_TEXT UNDER STUDY_:
Consumer spending rose at a modest-to-moderate and largely as expected 1.2 percent pace but nevertheless contributed 0.82 points to the quarter though spending on durables, a discretionary component, fell very steeply and pulled the quarter 0.38 points lower. But spending on nondurables and especially services was strong, contributing 0.24 and 0.96 points respectively. Not strong at all was residential investment which contracted at a 2.8 percent annual pace – the fifth straight quarterly contraction – and subtracted 0.11 points from the quarter. In contrast once again was business investment which rose at a very favorable 2.7 percent pace and added 0.38 points to the quarter. Government purchases were also strong, at a 2.4 percent growth rate for a 0.41 point contribution.

_LISTED RECORDS_:
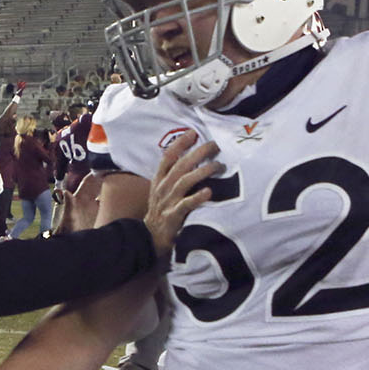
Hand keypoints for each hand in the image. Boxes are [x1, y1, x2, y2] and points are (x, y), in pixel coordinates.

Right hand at [142, 133, 219, 257]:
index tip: (193, 132)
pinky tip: (209, 191)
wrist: (150, 237)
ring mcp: (168, 201)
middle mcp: (163, 188)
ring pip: (185, 181)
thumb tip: (191, 158)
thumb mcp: (161, 190)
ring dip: (202, 172)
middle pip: (181, 165)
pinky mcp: (173, 216)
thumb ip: (172, 175)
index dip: (180, 143)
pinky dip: (197, 197)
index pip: (168, 157)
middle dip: (198, 153)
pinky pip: (186, 205)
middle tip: (214, 145)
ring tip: (218, 166)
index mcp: (159, 180)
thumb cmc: (161, 211)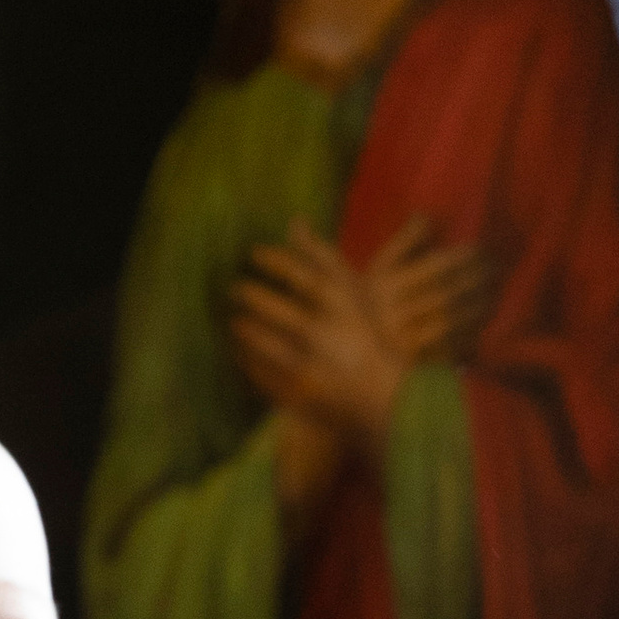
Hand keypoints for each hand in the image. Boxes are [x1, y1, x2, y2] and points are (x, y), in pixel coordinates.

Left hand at [228, 220, 404, 447]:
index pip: (306, 277)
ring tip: (236, 321)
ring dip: (246, 330)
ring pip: (267, 346)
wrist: (383, 397)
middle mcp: (329, 337)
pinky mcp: (300, 397)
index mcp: (345, 309)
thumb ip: (322, 257)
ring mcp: (313, 369)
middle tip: (235, 287)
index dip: (276, 261)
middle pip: (280, 311)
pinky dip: (248, 361)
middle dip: (253, 295)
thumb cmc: (362, 335)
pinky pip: (264, 375)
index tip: (254, 253)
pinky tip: (241, 351)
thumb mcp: (351, 294)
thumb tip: (294, 221)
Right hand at [360, 214, 496, 368]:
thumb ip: (404, 241)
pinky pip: (448, 348)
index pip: (433, 267)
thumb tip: (428, 217)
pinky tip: (483, 320)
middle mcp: (391, 313)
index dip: (463, 258)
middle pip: (446, 294)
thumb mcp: (379, 267)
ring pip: (450, 322)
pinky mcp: (412, 365)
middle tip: (497, 269)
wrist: (350, 350)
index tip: (483, 249)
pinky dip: (470, 333)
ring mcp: (402, 342)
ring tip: (495, 291)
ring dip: (478, 305)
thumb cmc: (372, 299)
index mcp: (383, 285)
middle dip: (477, 279)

_CHECK YOUR UNDERSTANDING_:
[1] In the spending passage, at what annual pace did residential investment contract?
[2] Write out the stretch of the spending passage from "Consumer spending rose" through "0.41 point contribution.", swapping "residential investment" for "housing investment".
The rows have no connection to the spending passage.

_EXERCISE ANSWERS_:
[1] At a 2.8 percent annual pace.

[2]
Consumer spending rose at a modest-to-moderate and largely as expected 1.2 percent pace but nevertheless contributed 0.82 points to the quarter though spending on durables, a discretionary component, fell very steeply and pulled the quarter 0.38 points lower. But spending on nondurables and especially services was strong, contributing 0.24 and 0.96 points respectively. Not strong at all was housing investment which contracted at a 2.8 percent annual pace – the fifth straight quarterly contraction – and subtracted 0.11 points from the quarter. In contrast once again was business investment which rose at a very favorable 2.7 percent pace and added 0.38 points to the quarter. Government purchases were also strong, at a 2.4 percent growth rate for a 0.41 point contribution.